Kirolos Ataallah,Chenhui Gou,Eslam Abdelrahman,Khushbu Pahwa,Jian Ding,Mohamed Elhoseiny
2024-08-31
Abstract:Understanding long videos, ranging from tens of minutes to several hours, presents unique challenges in video comprehension. Despite the increasing importance of long-form video content, existing benchmarks primarily focus on shorter clips. To address this gap, we introduce InfiniBench a comprehensive benchmark for very long video understanding which presents 1)The longest video duration, averaging 52.59 minutes per video 2) The largest number of question-answer pairs, 108.2K 3) Diversity in questions that examine nine different skills and include both multiple-choice questions and open-ended questions 4) Human-centric, as the video sources come from movies and daily TV shows, with specific human-level question designs such as Movie Spoiler Questions that require critical thinking and comprehensive understanding. Using InfiniBench, we comprehensively evaluate existing Large Multi-Modality Models (LMMs) on each skill, including the commercial models such as GPT-4o and Gemini 1.5 Flash and the open-source models. The evaluation shows significant challenges in our benchmark. Our findings reveal that even leading AI models like GPT-4o and Gemini 1.5 Flash face challenges in achieving high performance in long video understanding, with average accuracies of just 49.16\% and 42.72\%, and average scores of 3.22 and 2.71 out of 5, respectively. We hope this benchmark will stimulate the LMMs community towards long video and human-level understanding. Our benchmark can be accessed at <a class="link-external link-https" href="https://vision-cair.github.io/InfiniBench/" rel="external noopener nofollow">this https URL</a>
Computer Vision and Pattern Recognition
What problem does this paper attempt to address?
The problem this paper attempts to address is that existing video understanding benchmarks mainly focus on shorter video clips and lack evaluation for understanding long videos (ranging from tens of minutes to several hours).

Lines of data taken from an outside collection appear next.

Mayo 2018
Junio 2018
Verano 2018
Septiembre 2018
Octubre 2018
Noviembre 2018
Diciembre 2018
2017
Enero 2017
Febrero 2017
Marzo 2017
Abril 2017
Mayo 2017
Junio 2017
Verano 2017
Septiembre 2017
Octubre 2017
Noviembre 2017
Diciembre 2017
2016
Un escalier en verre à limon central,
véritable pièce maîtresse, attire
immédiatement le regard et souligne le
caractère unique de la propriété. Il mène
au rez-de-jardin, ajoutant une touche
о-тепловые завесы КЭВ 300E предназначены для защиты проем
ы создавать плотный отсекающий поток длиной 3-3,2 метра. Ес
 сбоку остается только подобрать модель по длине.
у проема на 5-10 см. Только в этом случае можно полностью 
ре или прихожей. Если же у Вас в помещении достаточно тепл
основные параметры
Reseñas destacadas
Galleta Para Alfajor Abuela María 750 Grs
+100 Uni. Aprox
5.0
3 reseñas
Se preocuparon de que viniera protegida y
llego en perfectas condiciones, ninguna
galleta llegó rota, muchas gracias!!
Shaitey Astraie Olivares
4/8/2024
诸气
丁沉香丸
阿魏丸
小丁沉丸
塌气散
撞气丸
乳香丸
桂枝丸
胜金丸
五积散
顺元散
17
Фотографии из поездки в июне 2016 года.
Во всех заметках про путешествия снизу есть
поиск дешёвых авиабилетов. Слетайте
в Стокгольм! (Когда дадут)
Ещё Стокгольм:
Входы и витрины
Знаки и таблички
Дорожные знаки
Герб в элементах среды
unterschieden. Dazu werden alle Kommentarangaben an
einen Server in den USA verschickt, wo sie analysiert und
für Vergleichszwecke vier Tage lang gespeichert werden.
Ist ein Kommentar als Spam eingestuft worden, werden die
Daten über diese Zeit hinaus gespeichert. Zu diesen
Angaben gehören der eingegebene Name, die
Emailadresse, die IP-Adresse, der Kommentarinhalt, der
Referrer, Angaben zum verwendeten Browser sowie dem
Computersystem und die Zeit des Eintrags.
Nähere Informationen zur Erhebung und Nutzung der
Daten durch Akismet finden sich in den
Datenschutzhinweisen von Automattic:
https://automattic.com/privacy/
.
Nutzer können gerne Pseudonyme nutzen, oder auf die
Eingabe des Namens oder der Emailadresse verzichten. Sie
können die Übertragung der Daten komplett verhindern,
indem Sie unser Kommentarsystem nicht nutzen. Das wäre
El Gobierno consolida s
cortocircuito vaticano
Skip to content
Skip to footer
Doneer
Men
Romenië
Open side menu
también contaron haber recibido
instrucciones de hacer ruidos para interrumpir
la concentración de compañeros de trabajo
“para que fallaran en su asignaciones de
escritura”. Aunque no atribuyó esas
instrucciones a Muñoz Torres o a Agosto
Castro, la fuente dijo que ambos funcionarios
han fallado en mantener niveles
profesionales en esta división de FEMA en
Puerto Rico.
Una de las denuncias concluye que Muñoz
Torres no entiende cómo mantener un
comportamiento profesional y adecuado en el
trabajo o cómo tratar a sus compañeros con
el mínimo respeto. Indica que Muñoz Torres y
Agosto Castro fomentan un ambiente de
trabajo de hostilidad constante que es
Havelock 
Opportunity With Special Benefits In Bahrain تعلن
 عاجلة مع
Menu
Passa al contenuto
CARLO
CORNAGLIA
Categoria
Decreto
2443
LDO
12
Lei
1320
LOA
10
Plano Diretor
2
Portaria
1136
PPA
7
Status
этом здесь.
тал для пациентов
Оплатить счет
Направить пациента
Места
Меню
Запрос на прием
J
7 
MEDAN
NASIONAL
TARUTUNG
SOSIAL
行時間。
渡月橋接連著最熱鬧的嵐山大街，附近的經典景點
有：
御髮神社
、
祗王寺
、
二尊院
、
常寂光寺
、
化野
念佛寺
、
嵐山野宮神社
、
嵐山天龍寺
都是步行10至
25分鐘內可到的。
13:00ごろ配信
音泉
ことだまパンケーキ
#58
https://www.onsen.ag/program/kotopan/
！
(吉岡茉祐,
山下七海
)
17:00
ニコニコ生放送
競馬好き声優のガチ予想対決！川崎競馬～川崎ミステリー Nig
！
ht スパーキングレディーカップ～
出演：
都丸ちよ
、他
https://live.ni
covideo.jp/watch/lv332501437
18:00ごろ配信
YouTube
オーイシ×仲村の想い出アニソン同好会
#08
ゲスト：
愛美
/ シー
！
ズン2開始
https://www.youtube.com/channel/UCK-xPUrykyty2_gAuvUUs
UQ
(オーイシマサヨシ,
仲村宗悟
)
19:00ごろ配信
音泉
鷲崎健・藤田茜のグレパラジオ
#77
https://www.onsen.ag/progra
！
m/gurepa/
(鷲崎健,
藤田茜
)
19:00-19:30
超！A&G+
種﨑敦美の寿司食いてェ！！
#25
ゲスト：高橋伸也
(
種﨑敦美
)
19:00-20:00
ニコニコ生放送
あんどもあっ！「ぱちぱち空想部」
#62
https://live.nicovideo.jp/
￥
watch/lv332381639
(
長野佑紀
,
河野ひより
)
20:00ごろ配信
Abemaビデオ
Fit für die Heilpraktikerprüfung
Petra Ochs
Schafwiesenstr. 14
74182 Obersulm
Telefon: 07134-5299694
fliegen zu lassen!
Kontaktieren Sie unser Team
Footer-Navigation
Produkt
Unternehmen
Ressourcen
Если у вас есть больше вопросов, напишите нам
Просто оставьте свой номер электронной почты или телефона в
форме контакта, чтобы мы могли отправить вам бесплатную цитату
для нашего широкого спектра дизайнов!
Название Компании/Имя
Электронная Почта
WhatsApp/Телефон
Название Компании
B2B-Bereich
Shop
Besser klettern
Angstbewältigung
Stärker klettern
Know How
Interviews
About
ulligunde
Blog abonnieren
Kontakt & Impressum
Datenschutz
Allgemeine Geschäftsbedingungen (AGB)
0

Long video understanding not only increases the number of images but also contains more comprehensive information, making it a key task for advancing artificial intelligence to human-level capabilities. Specifically, the paper presents the following challenges: 1. **Video Length**: Existing benchmarks primarily focus on shorter video clips, while long video understanding requires handling content over a longer duration. 2. **Diversity of Questions**: The types of questions in existing benchmarks are relatively homogeneous, lacking comprehensive evaluation of various skills. 3. **Human-Level Understanding**: Existing models perform poorly when processing long videos, especially when deep understanding of events or characters is required. To address these challenges, the authors propose **InfiniBench**, a comprehensive long video understanding benchmark with the following features: - **Longest Video Duration**: The average duration of each video is 52.59 minutes. - **Most Question-Answer Pairs**: It includes 1,082,000 question-answer pairs. - **Diverse Skill Evaluation**: It covers nine different skills, including global appearance, scene transitions, summarization, action sequences of each character, temporal order, event linking, deep contextual understanding, movie spoiler questions, and local visual and contextual questions. - **Human-Centric Design**: The video sources are from movies and daily TV series, with specifically designed human-level questions such as movie spoiler questions that require critical thinking and comprehensive understanding. By introducing **InfiniBench**, the authors aim to fill the gap in large-scale long video understanding benchmarks, promote the development of current open-source multimodal models, and push multimodal models towards human-level long video understanding.